§ Your task
Scan the records for the word "indicate". Return each line where it is found.

Stored data entries:
....
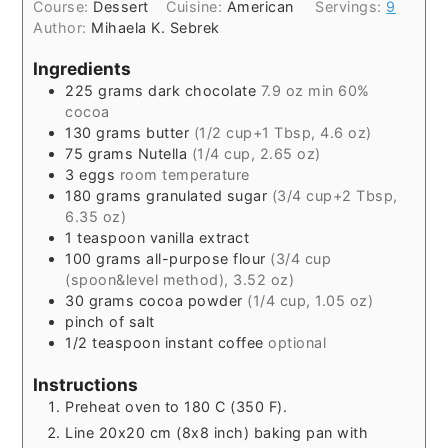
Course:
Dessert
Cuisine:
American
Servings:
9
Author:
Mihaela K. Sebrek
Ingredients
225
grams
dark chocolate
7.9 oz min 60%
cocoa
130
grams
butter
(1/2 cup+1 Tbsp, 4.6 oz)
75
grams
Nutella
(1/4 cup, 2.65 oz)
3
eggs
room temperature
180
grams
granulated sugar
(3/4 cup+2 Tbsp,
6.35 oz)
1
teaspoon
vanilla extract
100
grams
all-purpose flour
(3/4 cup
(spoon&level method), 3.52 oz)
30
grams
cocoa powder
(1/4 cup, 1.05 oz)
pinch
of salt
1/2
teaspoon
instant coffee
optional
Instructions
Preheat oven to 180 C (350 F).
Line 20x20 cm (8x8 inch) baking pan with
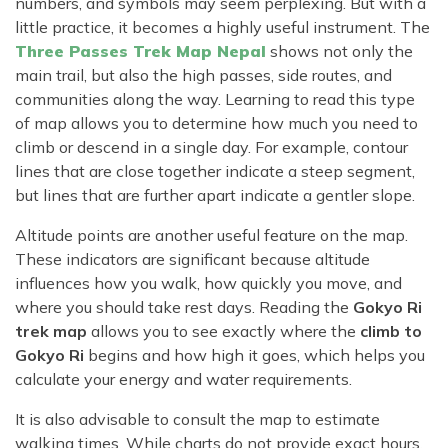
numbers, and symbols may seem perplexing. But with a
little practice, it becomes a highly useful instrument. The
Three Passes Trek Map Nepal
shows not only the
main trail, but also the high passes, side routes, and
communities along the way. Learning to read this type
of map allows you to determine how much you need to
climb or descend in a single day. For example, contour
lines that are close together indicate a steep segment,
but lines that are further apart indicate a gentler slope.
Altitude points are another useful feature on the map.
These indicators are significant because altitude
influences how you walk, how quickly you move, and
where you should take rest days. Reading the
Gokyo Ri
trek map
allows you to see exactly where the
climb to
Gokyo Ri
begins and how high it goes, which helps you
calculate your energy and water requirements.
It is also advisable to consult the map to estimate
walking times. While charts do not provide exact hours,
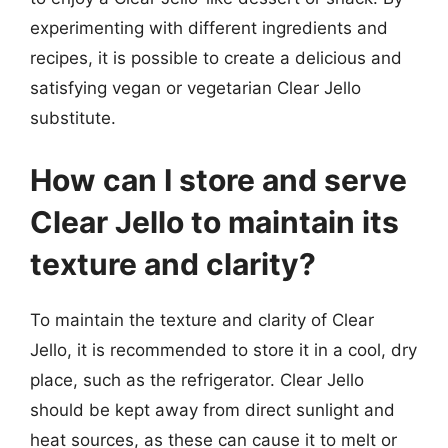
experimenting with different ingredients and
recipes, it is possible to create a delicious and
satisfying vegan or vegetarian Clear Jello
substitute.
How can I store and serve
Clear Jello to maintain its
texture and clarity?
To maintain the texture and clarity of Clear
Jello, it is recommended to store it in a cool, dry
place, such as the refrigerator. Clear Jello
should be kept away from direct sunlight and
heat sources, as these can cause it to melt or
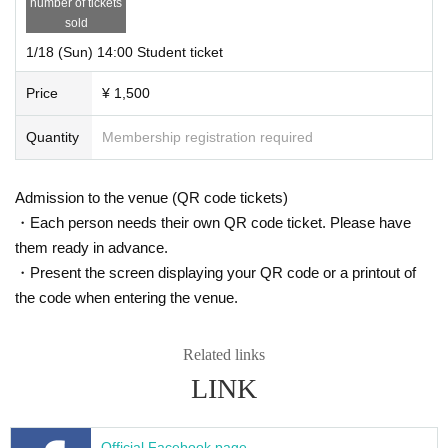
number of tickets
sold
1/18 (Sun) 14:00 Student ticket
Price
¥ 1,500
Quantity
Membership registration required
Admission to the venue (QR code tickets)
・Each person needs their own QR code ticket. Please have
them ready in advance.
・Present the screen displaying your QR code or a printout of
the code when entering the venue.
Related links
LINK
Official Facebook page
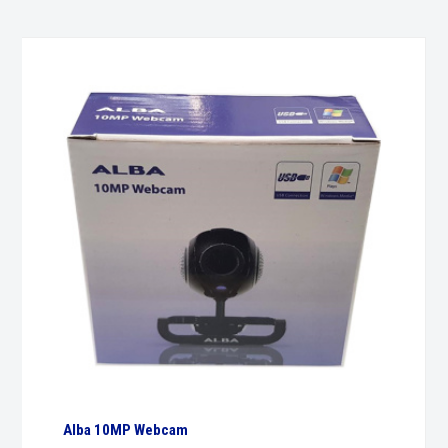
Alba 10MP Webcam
....
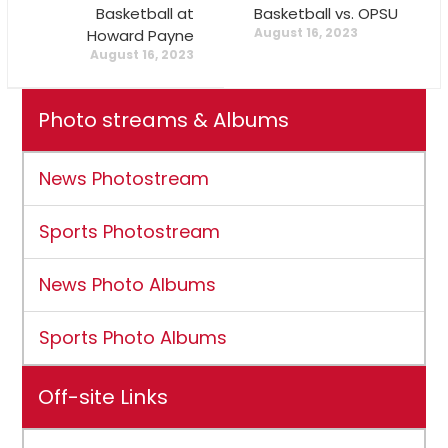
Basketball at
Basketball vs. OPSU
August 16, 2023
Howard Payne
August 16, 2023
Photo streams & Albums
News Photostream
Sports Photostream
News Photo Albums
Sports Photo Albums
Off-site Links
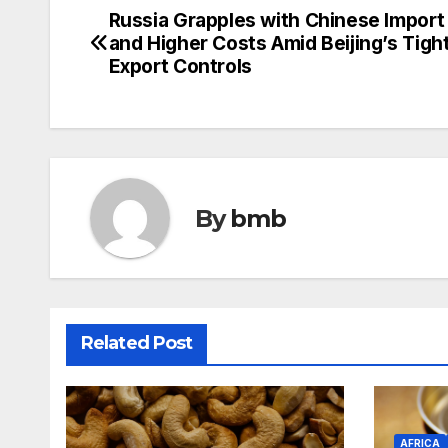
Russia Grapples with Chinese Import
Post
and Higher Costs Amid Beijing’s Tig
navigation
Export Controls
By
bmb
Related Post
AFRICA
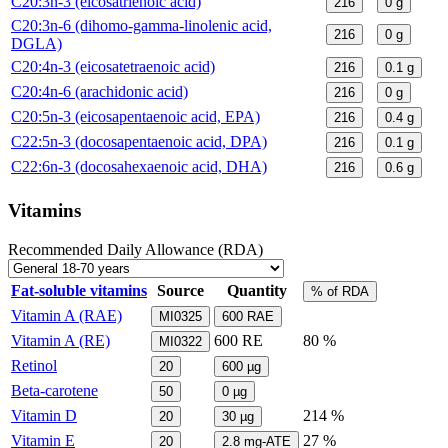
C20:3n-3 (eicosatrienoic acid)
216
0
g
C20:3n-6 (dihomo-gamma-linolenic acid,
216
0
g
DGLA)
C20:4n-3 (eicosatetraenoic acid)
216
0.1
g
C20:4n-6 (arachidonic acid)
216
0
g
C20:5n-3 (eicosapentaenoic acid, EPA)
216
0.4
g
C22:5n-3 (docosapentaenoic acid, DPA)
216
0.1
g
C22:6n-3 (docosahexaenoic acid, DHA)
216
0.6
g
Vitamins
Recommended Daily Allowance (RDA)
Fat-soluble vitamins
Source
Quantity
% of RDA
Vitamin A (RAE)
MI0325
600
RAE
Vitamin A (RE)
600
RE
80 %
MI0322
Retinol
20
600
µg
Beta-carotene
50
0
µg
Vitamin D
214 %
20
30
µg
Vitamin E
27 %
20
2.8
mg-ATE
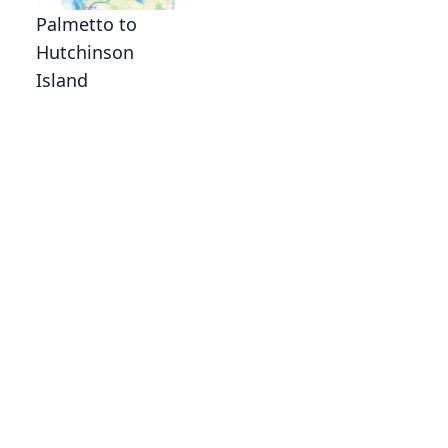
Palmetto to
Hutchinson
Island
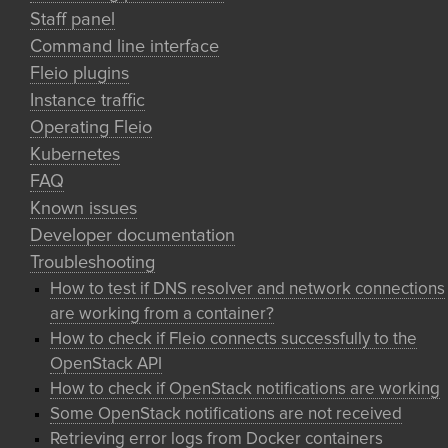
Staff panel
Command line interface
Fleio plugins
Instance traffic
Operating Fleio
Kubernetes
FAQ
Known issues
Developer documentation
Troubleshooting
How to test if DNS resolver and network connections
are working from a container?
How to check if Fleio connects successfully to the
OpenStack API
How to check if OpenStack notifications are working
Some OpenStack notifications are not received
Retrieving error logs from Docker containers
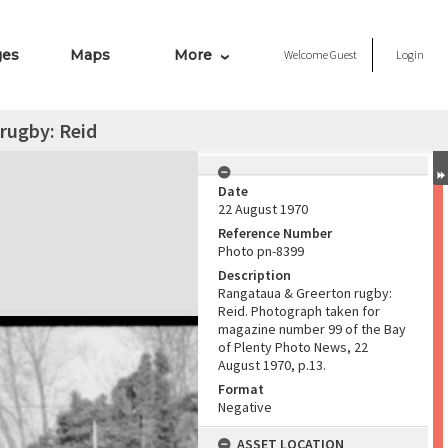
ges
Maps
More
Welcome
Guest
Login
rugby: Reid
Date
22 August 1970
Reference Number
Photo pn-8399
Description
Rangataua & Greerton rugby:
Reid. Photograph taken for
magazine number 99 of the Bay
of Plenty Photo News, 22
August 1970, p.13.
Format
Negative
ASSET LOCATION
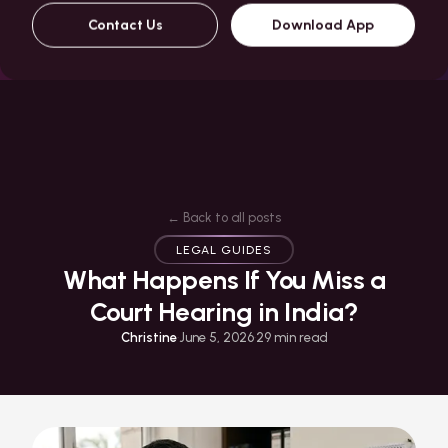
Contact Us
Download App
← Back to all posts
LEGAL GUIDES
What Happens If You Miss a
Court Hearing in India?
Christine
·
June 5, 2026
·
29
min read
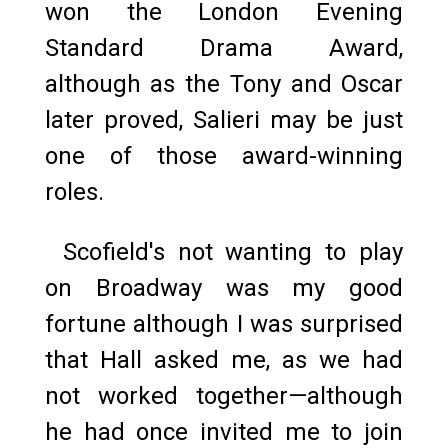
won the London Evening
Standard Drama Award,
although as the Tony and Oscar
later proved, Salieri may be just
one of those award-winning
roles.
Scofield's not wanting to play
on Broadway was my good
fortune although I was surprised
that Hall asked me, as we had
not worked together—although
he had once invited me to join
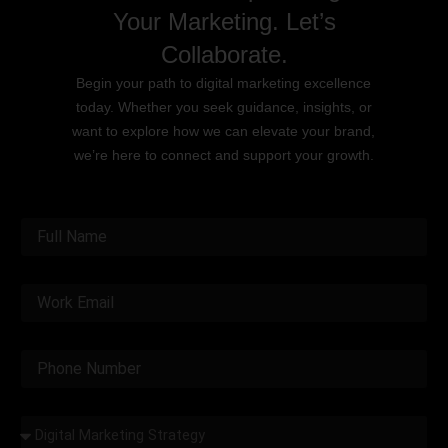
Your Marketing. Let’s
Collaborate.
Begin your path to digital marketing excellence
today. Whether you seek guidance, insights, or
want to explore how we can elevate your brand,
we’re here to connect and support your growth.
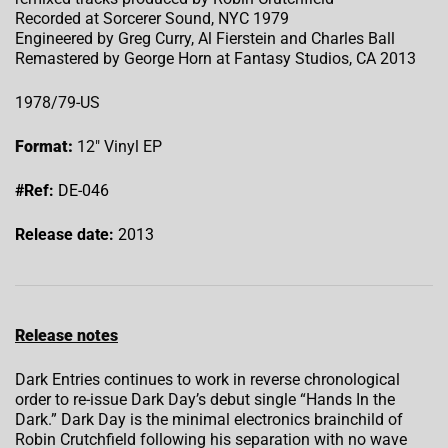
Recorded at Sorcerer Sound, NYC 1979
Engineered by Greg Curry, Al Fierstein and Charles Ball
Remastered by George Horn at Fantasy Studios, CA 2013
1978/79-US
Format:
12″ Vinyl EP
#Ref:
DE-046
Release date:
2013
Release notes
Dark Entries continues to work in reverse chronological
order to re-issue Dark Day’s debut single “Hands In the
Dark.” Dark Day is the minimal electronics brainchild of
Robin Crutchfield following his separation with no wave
....
§ Solution
lines that are close together indicate a steep segment,
but lines that are further apart indicate a gentler slope.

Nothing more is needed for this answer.